Modern economies are built on the premise of debt. Banking and finance are all predicted based on the ability of such institutions to lend and borrow at the same time. Moreover, debt is intrinsic to capitalism and central to free market democracies.

Thus, we need a middle path to deal with the problems of debts without either drowning completely or draining the entire ocean looking for the shore.

Under the circumstances, some economists have suggested steps such as: responsible lending and society-oriented lending are required instead of imprisoning the debt recipients. Further, limiting debts to a certain percentage of our incomes, whether for countries, businesses or individuals, will help stop short of going bankrupt.

For example, it is common for governments across the world to set limits on their deficits. In some of the countries, this is known as the Fiscal Responsibility Debt Management wherein governments are mandated to stick to certain per cent of the Total GDP or Gross Domestic Product as the deficit that is allowed.

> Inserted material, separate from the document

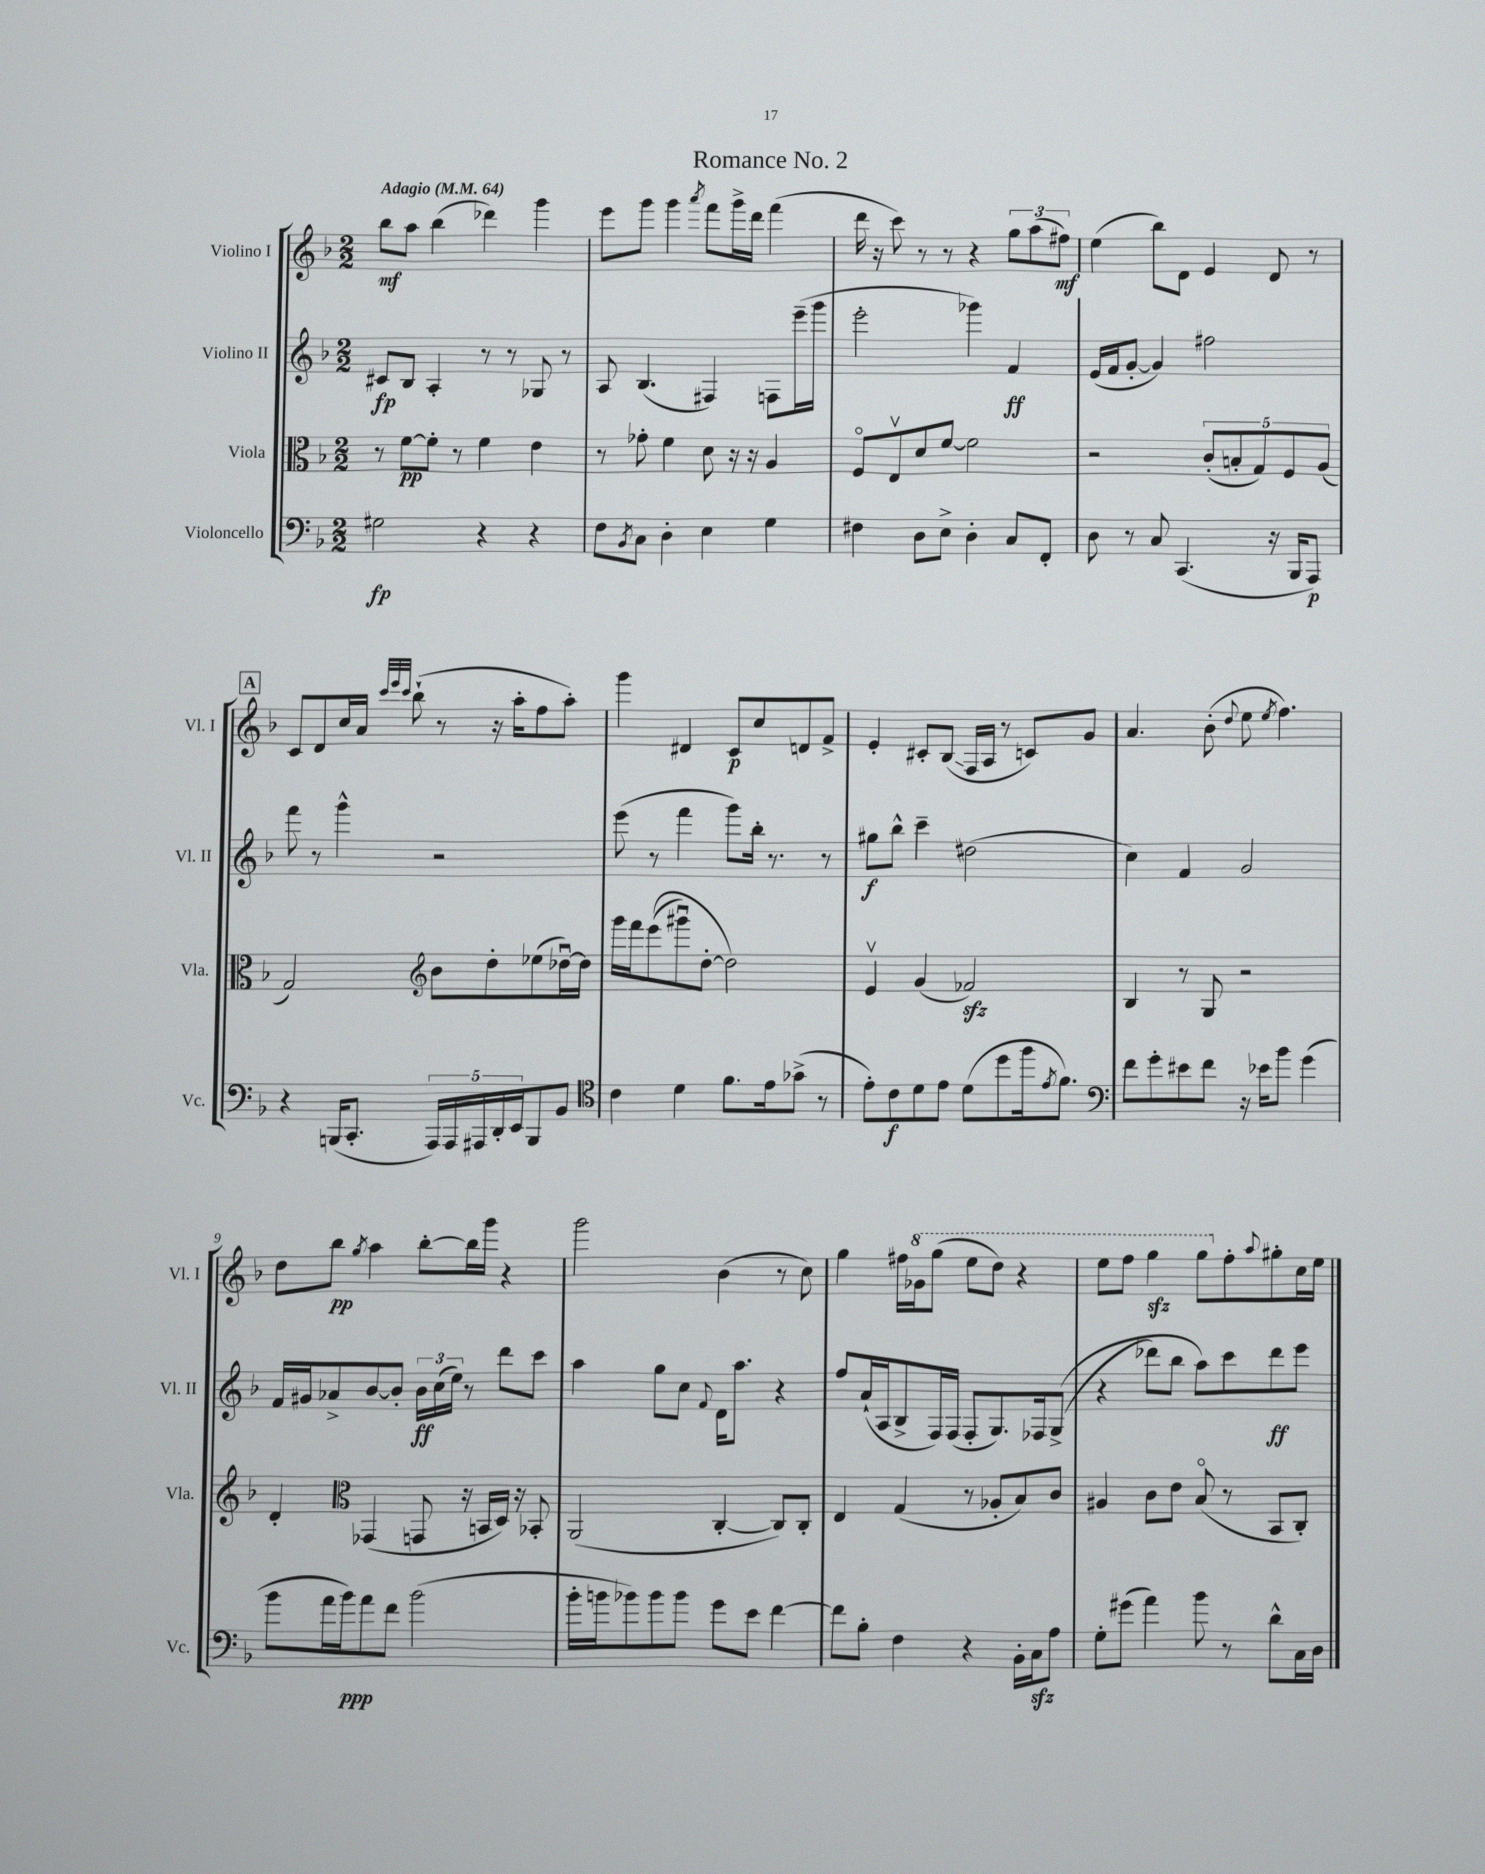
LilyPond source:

Indeed, unless governments and businesses act together, chances are that they would behave like maniac when the times are good and become imbeciles when they have to pay the same.

It is clear that what is needed is responsible borrowing from all entities and for those who are students pursuing graduation or undergraduate education. Our recommendation is that it must be realistic about chances to repay the debt and hence lead balanced lives without devouring debt and spending loans for fruitless purposes.

Debt is like an addiction that is healthy when pursued in moderation. But a debt is toxic and injurious to health, when done in excess. So, a better policy can help raise the efficiency of humans, earn more money, make financial inclusion and expense on development.